Early the next morning, I carried my bicycle and rode straight to Stephanie's house. On reaching the gate, I knocked and Stephanie opened the gate, my heart skipped a bit on seeing her then for a second I became shocked. For the very first time, I saw Stephanie wore a show back gown that barely touched her knee. She was so beautiful in it. I then realized Stephanie was the most beautiful girl I've ever known.

"Hi Josh!" she said with a smile which made me feel more guilty. I didn't know how or what to reply her with. For some seconds I thought of what to say; she didn't appear angry, just smiles that kept stinging my heart.

"Hi!" I finally managed to say.

"This one you came to my house this early morning, hope there's no problem?"

"No there is no problem, well maybe there is?"

"What is it?" She asked looking so curious that kept me wondering.

"It just that ehm – it just…"

"What?" she asked smiling. "Come on tell me, I'm not a ghost this one you look as if you're scared."

"Stephanie I'm so sorry," I finally said with courage. "I'm so sorry for how I spoke to you yesterday, I know you felt so bad and I never meant to hurt you, please forgive me." I held her hand then I quickly realized myself and let go of her hand.

"It okay," she replied and held my own hand. "I forgave you since.
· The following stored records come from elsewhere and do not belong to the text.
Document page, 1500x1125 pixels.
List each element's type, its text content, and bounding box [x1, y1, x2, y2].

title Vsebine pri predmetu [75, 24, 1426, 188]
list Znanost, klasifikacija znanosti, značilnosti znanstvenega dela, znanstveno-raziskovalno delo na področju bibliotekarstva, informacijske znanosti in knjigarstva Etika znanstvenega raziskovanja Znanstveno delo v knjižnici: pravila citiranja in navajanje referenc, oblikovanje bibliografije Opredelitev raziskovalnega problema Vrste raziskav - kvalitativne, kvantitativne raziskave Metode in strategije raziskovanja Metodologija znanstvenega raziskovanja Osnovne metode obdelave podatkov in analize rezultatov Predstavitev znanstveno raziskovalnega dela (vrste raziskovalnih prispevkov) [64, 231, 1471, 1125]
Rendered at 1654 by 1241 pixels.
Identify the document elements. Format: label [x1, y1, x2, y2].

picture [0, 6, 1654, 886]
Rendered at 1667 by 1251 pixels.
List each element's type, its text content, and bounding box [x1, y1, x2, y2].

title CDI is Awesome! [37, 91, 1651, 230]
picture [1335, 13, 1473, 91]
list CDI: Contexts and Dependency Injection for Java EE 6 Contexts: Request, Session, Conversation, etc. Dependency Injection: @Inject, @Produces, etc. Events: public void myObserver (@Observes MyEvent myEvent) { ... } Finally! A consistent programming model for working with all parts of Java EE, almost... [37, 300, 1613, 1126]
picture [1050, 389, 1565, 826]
I knew you acted out of anger."

"I know but I shouldn't have spoken to you in such a manner." I said looking straight into her sparkling eyes.

"All is forgiven." she concluded.

"Thanks," I said smiling. "You are such an angel."

"Hmm!" she mused with traces of shyness hidden in her smiles. "Thank you."

"Ok, you're welcome. Let me now go home and prepare, you know we are to lead the assembly in worship today."

"Okay, see you at school."

"Alright." I said as I climbed my bicycle and rode off happily.

Now my mind was at ease. I reached school almost late but in time to lead the worship. Everyone was marveled at our voice and it seemed to me the Holy ghost came down not for me but for Stephanie. I was not worthy for the Holy ghost to come down for. Throughout that day, I was happy. I even pecked my granny when I got home. I played with her, asked her many questions. It was unlike me, I was even surprised at myself. What's wrong with me? I kept asking myself.